Il volume raccoglie i discorsi
pronunciati da Luciano Lama alla Camera tra il 1958 e il 1968 e al Senato tra
il 1987 e il 1993, introdotti da un saggio del prof. Cesare Salvi,
vicepresidente del Senato della Repubblica, e corredati di note. Lama si dimise
da parlamentare nel 1969, per l'incompatibilità tra cariche politiche e
sindacali, deliberata dal VII congresso della CGIL, e nei sedici anni
intercorsi tra i due mandati parlamentari fu segretario generale della CGIL.
Gli interventi di Lama introducono nel dibattito parlamentare una ricca cronaca
di lotte sindacali e di episodi della quotidianità del mondo del lavoro,
collegati alla difesa dei diritti dei lavoratori, al problema dei salari e al
loro adeguamento al costo della vita, alla disciplina dei licenziamenti.

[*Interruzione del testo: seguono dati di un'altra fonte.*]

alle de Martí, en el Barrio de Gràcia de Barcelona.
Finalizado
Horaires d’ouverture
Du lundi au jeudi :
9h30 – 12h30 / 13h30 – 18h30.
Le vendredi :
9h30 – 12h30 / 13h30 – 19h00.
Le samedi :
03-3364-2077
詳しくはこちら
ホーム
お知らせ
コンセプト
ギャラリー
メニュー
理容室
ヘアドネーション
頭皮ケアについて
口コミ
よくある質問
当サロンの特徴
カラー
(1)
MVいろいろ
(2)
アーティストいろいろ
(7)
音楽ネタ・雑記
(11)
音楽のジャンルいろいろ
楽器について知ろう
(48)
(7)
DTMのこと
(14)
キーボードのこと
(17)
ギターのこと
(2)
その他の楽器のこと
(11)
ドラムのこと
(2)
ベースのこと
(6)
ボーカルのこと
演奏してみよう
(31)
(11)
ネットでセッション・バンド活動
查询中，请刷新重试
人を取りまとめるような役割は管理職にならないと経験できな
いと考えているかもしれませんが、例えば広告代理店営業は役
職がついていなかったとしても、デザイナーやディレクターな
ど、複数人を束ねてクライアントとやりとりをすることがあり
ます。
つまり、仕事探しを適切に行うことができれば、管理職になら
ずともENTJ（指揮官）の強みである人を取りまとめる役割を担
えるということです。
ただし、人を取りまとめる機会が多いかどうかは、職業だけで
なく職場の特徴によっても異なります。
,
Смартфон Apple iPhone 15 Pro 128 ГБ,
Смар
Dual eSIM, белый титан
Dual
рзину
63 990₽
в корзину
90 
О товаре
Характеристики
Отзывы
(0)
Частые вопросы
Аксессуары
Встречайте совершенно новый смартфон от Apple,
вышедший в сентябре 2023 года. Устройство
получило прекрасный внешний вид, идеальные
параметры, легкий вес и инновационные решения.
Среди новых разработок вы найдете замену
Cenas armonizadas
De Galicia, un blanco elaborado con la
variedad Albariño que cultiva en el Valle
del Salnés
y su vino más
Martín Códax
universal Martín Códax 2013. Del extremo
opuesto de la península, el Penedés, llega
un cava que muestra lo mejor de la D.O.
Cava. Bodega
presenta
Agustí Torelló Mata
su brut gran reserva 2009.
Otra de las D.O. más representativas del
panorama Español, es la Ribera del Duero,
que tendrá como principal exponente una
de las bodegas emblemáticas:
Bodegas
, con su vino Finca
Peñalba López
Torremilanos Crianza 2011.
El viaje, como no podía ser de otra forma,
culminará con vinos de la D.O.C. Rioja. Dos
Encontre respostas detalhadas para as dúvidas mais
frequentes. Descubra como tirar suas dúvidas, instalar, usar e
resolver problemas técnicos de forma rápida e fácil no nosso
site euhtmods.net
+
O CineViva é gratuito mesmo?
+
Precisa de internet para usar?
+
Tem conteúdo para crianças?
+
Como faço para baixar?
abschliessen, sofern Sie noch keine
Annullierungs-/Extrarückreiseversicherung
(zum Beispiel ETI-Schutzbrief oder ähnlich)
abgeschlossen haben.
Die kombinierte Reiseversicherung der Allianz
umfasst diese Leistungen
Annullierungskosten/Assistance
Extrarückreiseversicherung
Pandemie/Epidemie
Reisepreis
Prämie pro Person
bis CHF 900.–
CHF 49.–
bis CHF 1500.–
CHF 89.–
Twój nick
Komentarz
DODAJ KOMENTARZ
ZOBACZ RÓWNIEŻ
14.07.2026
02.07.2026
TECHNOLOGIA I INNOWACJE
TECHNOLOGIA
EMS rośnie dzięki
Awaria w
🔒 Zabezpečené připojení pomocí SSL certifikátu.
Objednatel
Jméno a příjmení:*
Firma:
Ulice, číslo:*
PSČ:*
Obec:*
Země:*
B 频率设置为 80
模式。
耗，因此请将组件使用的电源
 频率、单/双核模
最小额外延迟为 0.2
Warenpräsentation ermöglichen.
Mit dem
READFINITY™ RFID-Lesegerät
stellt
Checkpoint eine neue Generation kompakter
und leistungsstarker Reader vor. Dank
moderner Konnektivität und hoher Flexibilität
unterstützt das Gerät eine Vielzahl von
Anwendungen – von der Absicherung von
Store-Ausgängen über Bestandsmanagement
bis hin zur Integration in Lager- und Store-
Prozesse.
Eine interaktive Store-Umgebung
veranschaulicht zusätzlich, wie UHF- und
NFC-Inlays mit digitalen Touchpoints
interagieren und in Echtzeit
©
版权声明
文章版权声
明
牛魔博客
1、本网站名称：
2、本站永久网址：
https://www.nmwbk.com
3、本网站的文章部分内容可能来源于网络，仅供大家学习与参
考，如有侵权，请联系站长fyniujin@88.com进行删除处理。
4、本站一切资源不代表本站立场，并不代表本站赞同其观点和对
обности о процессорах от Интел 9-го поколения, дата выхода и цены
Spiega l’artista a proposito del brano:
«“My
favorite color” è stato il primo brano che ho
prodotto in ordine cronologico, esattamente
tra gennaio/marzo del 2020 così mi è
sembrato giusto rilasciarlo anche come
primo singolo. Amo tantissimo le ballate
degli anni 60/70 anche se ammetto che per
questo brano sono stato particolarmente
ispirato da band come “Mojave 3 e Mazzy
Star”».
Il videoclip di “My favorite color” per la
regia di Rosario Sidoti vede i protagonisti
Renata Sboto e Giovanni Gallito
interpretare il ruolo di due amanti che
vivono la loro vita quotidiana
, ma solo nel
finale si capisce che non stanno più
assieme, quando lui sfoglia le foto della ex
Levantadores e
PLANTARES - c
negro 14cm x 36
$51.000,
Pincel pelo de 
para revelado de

Luciano Lama, nato nel 1921 a Gambettola (Forlì), partigiano in
Romagna, quadro della corrente socialista della CGIL, nel 1944 fu nominato
segretario della Camera del Lavoro di Forlì dal CLN. Fu alla guida della
Federazione italiana dei lavoratori chimici dal 1951, poi degli operai metallurgici
dal 1957 al 1962. Deputato del PCI a partire dal 1958, nella III, IV e V
legislatura, e senatore del PCI dal 1987 nella X e XI legislatura, aderì al PDS
dopo la svolta del 1991. Fu vicepresidente del Senato dal 1987 al 1994 e
presidente della Commissione di inchiesta sulle condizioni di lavoro nelle
aziende dal novembre 1988 al dicembre 1989. Morì il 31 maggio 1996.